The Annuncation
Ca. 1565. Oil on panel.Not on display
In a single sequence, the painting shows the Archangel Gabriel’s greeting to Mary, his announce ment to her that she has been designated as the mother of the son of God, and her acceptance of the divine will (Luke, 1, 26-38). St Gabriel appears on the viewer’s left, kneeling before the Virgin. He is covered in a white tunic constructed with a rich array of solidly drawn folds interspersed with a succession of clean bluish shadows. The outspread wings, golden in colour, stand out between the garment and the light sky in the background. In his left hand, the archangel, as a celestial emissary, holds a golden sceptre with a long shaft ending in a Renaissance-style fleuron. With his right hand, raised higher, he unfurls a scroll with the text: AVE GRATIA PLENA (And the angel came in unto her, and said: Hail, thou that art highly favoured, the Lord is with thee:... thou shalt conceive in thy womb, and bring forth a son, and shalt call his name Jesus). On the other side, framed by drapery in orange tones forming a kind of canopy, Mary shows her submission by inclining her head and joining her hands in prayer. On the prie-dieu before which she kneels there lies a book. She has just interrupted her reading to reply: Behold the handmaid of the Lord; be it unto me according to thy word. In front of the prie-dieu, close to the viewer, is a vase with a bunch of white lilies symbolising Mary’s virginity. At the top, the Holy Spirit, a small dove surrounded by golden light, is ready to descend to deposit the miraculous seed in the womb of the young maiden.

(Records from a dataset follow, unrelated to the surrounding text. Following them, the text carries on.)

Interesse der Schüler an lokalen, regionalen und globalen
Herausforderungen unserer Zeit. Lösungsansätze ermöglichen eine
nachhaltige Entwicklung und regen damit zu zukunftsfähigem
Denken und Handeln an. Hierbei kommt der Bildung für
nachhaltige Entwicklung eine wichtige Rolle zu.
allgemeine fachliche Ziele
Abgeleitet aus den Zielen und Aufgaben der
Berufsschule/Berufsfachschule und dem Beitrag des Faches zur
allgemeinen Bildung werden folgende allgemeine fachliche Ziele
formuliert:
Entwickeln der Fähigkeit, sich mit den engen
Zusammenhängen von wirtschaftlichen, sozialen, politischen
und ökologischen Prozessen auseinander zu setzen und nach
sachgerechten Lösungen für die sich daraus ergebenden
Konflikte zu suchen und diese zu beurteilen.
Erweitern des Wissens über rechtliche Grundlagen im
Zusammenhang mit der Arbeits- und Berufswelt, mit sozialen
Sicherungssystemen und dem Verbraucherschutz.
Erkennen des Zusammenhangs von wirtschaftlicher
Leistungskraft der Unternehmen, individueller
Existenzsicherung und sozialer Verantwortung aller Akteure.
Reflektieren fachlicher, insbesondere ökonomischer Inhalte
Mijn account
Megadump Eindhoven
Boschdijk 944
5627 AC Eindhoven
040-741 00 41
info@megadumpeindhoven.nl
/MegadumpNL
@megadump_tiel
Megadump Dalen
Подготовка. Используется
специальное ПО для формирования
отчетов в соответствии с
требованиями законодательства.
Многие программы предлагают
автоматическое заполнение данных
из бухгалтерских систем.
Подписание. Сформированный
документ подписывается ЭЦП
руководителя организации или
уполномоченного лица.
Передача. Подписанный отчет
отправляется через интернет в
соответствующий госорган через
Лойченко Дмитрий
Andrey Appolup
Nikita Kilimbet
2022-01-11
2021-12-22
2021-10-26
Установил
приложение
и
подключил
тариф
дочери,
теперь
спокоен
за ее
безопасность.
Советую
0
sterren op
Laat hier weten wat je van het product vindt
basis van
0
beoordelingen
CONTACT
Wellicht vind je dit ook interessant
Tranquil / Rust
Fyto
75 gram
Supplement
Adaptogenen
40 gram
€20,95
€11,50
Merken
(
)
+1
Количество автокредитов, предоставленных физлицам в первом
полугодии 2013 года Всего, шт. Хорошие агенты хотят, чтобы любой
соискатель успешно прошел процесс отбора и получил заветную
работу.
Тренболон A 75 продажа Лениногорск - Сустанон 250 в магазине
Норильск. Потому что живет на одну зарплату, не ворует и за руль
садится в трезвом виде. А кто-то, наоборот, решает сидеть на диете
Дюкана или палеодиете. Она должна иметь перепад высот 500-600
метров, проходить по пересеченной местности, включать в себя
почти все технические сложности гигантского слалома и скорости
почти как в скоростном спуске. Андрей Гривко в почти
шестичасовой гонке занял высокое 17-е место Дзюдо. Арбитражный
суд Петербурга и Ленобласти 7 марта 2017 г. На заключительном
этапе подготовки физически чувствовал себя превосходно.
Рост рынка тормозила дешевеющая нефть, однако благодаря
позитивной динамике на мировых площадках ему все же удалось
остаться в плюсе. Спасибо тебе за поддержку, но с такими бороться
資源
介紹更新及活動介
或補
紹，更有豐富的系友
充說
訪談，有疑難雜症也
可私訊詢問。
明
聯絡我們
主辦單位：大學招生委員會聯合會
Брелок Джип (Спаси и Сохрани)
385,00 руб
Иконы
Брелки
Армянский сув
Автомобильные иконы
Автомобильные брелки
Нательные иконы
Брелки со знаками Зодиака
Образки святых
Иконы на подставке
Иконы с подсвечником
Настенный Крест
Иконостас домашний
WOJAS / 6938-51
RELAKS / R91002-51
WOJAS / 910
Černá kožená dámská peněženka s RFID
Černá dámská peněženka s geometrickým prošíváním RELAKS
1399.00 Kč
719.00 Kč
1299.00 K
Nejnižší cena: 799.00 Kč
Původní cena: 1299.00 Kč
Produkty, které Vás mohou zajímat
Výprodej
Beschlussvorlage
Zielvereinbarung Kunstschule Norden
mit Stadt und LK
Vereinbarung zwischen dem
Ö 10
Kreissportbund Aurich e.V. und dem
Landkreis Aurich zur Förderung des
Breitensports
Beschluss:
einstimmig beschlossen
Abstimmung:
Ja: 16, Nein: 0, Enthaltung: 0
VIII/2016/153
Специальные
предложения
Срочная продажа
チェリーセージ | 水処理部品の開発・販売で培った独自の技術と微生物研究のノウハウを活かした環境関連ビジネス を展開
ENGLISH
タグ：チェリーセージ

Nothing is known of the original provenance of this panel, which was donated to the Museo del Prado in 1930 by Xavier Laffitte y Charlesteguy. The son of the banker León A. Laffitte, a Frenchman born in Bayonne who settled in Madrid with his wife, María Laura Charlesteguy, and their seven children, Xavier died in Madrid in May 1930, and shortly afterwards the Prado received his bequest of seventeen paintings formerly owned by his father. Among them were two by Morales, the Fifth Sorrow or Pietà (P2513) and this Annunciation.
It is not an easy task to situate the Prado panel appropriately in terms of chronology and provenance. A date no earlier than 1560-65 is indicated by dendrochronological analysis of the support, made up of four vertical oak boards, and by verification that the red lake on the Virgin’s mantle was achieved with a mixture of kermes and cochineal pigment. That is the decade from which the Annunciations of Arroyo de la Luz and Plasencia are assumed to date, as well as the lost altarpiece of Alconchel (Badajoz), of 1565-66, with which we have related the panel at the Museo de Salamanca and the two from the Colección Arango (P8211 y P8212), with a style rather later than the one appreciable on this Annunciation at the Prado.
Otherwise, the sequence of the five compositions known to date allows us to explore the variety of registers maintained by Morales’s workshop in the course of more than twenty years, during two decades that were fundamental for his career. The five panels start from a basic composition which, as Pérez Sánchez observed with regard to the Arroyo painting, derives from a work by Titian (c. 1489-1576) disseminated through a print of 1537 by Gian Giacomo Caraglio (c. 1500/5-1565). That composition was transformed or adapted in the different versions, especially the position and gesture of the Virgin. The archangel Gabriel in the meantime repeats the Venetian painter’s formula (standing, with one leg forward, pointing upwards with his right index finger) in the Badajoz and Arroyo versions, although Titian’s lilies are replaced by the messenger’s sceptre. This feature is also included by Morales in the Prado, Plasencia and Elvas versions, where St Gabriel appears kneeling in accordance with mediaeval courtly custom.
The space in which the scene takes place in the different Annunciations also displays certain variations whose probable explanation lies not so much in an evolution as in the intervention of different workshop assistants. In the Prado Annunciation, Mary’s room is constructed by means of a forced representation on three planes, where the open space that frames St Gabriel is juxtaposed with the drapery that encloses and defines the interior space where Mary is located. A formal counterpoint to this juxtaposition of planes is visible in the vase of lilies, designed with a markedly spherical bowl of immaculate white which was perhaps intended to emphasise the significance of the subject of the work. The vase is repeated on the other four versions, although in no case is it so prominent and expressive as here. The execution of the figures, cleanly drawn and rendered with limpid colouring full of subtle transparencies, meanwhile obliges us to consider this version as a practically autograph work that may have been conceived as an isolated painting, perhaps comissioned by a private client, rather than as part of an altarpiece (Text drawn from Ruiz, L.: The Divine Morales, Museo Nacional del Prado, 2015, pp. 66-68).